I don't like this laptop, the mouse pad's pretty sensitive.

But atleast it doesn't crash.

I just need to download some music, that's all.

Maybe some Opeth, hehe. I don't think my mum would be too happy with black metal music on here.

Not much to report on. 

Fed the girlies and gave them their hay (Yup, we went out and got some after) and sorted Luca, Willow and Raine out for the night.

The dog's are out in the pen at the moment, so they will be barking to come in soon.

And the cat just jumped on the keyboard *glares*

Anyway, what was I going to say? 

I can't really remember.

My brothers had to take his cat to the vet because he hasn't had a wee all day, so he's had to be rushed in because the vet said he could rupture his bladder and liver or something. So he's in for 3 day's and will cost about £300. But anything to help his cat.

Ah, that's it really.
​


----------



## TralissaAndalusians (Sep 7, 2007)

3rd December - 2008

Ok, so me and my mum have been talking alot lately about what we're going to do when we're back in the house.

My life's going to completely change, it's a new start for us all basically.

There's still ALOT of work to be done after christmas on the land. We're having a few new stable's built, we're going to have foaling camera's installed in the foaling stables, and build a menage.

There is about an acre of land joined onto my land, and I'm not sure if it is the council's or our's. So, me and my mum have asked my dad to see if he can either buy or rent it off the council.

We own 6 acres ourself, but rent 10 acres next door and that extra 1 acre would be great. 

We are searching for a dun andalusian stallion/colt with a reasonable price. You used to be able to get them for peanuts, but since more colour's are being accepted into the spanish stud book, there's dun andalusians around for 40,000 Euro's.

I found one who is about 18 thousand euro's, but I e-mailed about him and he has no papers. The woman on the website told me that they aren't accepted in the stud book.

Obviously she's not up to date :lol:

Anyway, once and IF we do manage to get a dun andy stallion, we will be wanting a dun mare.

BUT.

My mum is saying that when we get back on track, she'd like to buy me a small cottage with a reasonable amount of land, since the property prices are very low right now.

Either that, or my brother is looking for a new house and my mum has told him to get a place with land, and we will pay him rent for keeping the horses there.

Anyway, she want's me to keep all of my horses which is Willow, Gypsy and Chase, along with Raine, Breeze and Fenda (Who we share) Luca's basically my mum's, since she had him as a present, but I basically clean him out and ride him, pfft.

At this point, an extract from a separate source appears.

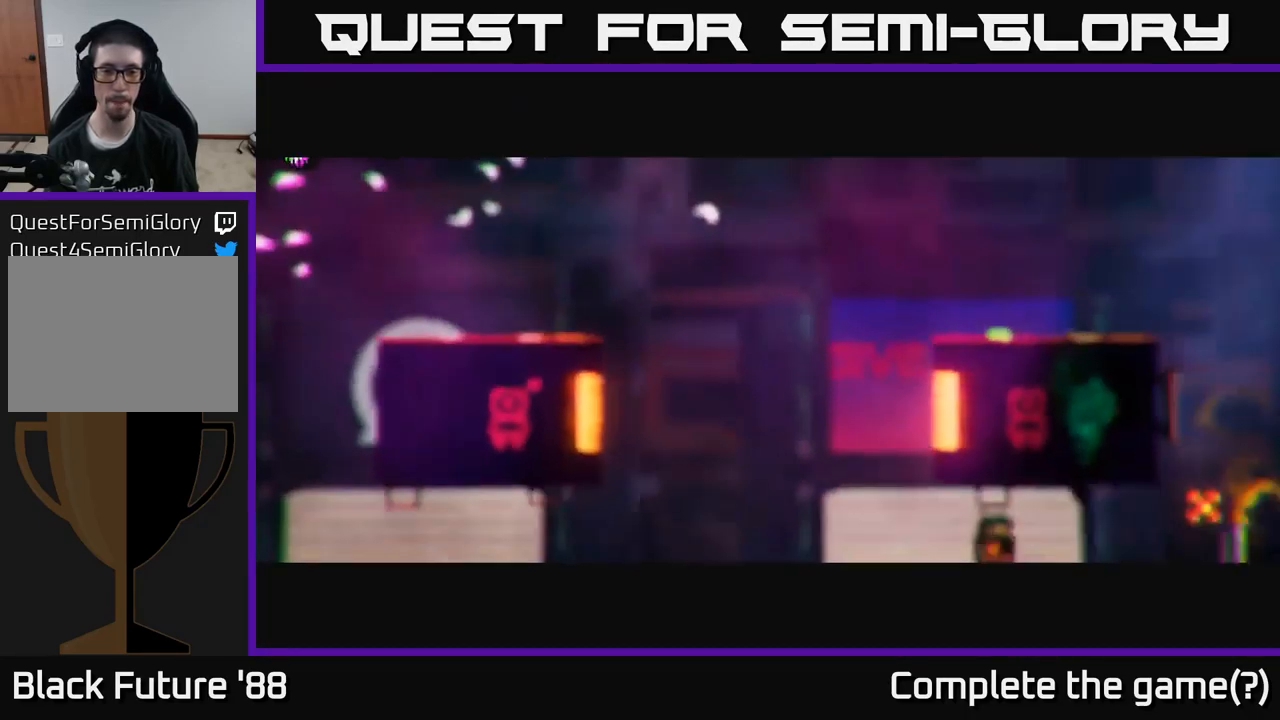
{"buttons": [], "left_stick": "left", "right_stick": "right", "events": [[217, "left_stick", "left"], [300, "A", "down"], [467, "A", "up"]]}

Anyway, I keep all 5, but Luca and Willow stay here with my mum.

And my mum would like to keep all stallions here and I keep all mares. But, when we put mares in foal, they will be staying here and when it's weaning process, I keep the foal's and my mum keep's the mares for a while.

It's all confusing to type out, but basically we will be keeping mares at one property and stallions at the other.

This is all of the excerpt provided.